The department remains committed to blocking the comprehensive economic and climate package that the White House hopes to get through Congress in the coming weeks on a biased basis through reconciliation.

“We still have a very high level of concern about the reconciliation package,” Bradley said.

Bradley is skeptical of the $ 1.9 trillion price tag on the proposal, down from $ 3.5 trillion earlier, because he said Democrats are likely to try to extend important policies such as the child tax deduction instead of letting them stall. .

“This is a kind of shell game,” he said.

Bradley also argued that the reconciliation package could further inflame the United States’ worsening inflation problem. U.S. consumer prices rose in October at the fastest 12-month rate since the late 1990s.
America's prices are rising more than they have done for 30 years

In contrast, Moody’s Analytics released a report last week on the impact of both the infrastructure and the voting packages, finding that “concerns that the plan will ignite undesirably high inflation and an overheating economy are exaggerated.”
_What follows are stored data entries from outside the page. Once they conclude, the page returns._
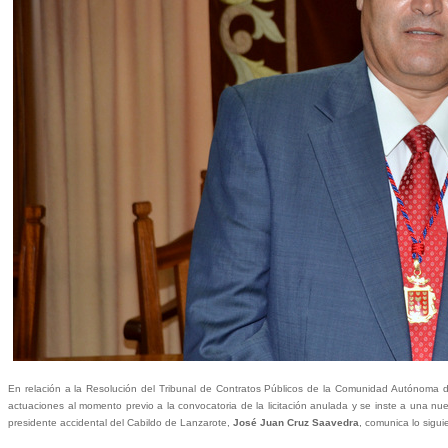
En relación a la Resolución del Tribunal de Contratos Públicos de la Comunidad Autónoma de 
actuaciones al momento previo a la convocatoria de la licitación anulada y se inste a una nu
presidente accidental del Cabildo de Lanzarote,
José Juan Cruz Saavedra
, comunica lo sigui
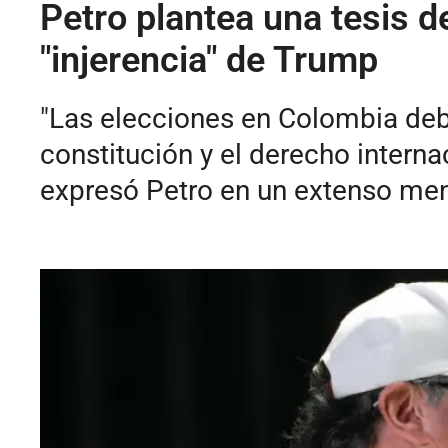
Petro plantea una tesis d
"injerencia" de Trump
"Las elecciones en Colombia debe
constitución y el derecho intern
expresó Petro en un extenso mens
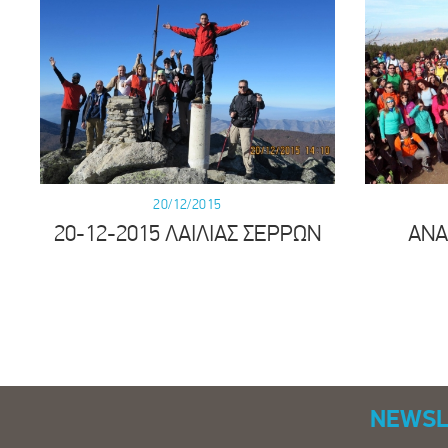
20/12/2015
20-12-2015 ΛΑΙΛΙΑΣ ΣΕΡΡΩΝ
ΑΝΑ
NEWSL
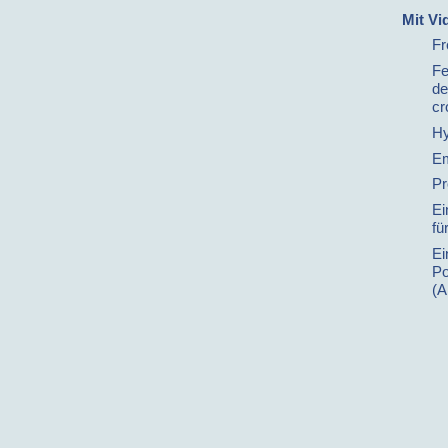
Mit Vi
Fr
Fe
de
cr
Hy
Em
Pr
Ei
fü
Ei
Po
(A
Moody’s pointed to the long – term nature of the expenditure as well as the efforts in the legislation to ease inflation, including lowering the cost of medicines and easing the financial burden of childcare, education and housing.

Bradley admitted that some parts of the reconciliation package “may be deflationary”, but said “other aspects may be quite inflationary.”

The department will continue to fight Biden’s signature law

Not surprisingly, the chamber’s biggest concern is over changes in tax law that the group claims will put U.S. companies at a competitive disadvantage on the world stage.

Bradley signaled that the chamber will continue its ad blitz against the legislation.

“I suppose we will continue to advertise,” he told CNN.

The House’s strong opposition to the tax proposal has irritated the Biden administration. Trade Secretary Gina Raimondo told CNN in September that the chamber’s advertising flash is “not helpful” and urged the group to work with the White House. “Come in here and let’s do the hard work of compromising,” she said.

Patagonia’s CEO shouts Chamber, business leaders

Referring to the Reconciliation Package’s aggressive climate investment, Patagonia CEO Ryan Gellert criticized the chamber in a recent LinkedIn post for “working to stop and weaken this historic legislation” and spend millions on pressuring moderate lawmakers to “vote against the planet.”

The Patagonia chief summoned business leaders to claim that they support climate action, but then support industry associations such as the Chamber that opposes this legislation.

“It’s no longer ok for them to hide behind groups doing their dirty work,” Gellert wrote.

Bradley pushed back against the comments from Patagonia’s CEO.

Prices are skyrocketing.  Goldman Sachs says prices will be even higher

“It’s badly grounded,” he said in the interview. “It is part of a broader message that if you support climate action, and the House strongly supports climate action, then you need to support the reconciliation proposal. That might be the case if the reconciliation proposal was just a climate bill.”

Bradley also suggested that the chamber could even throw its weight behind the legislation’s climate provisions in the reconciliation package if they were removed and put into a separate bill.

“An independent climate law that largely reflects what is in the current reconciliation package … We wanted some suggestions and adjustments, but I think we could find agreement,” he said.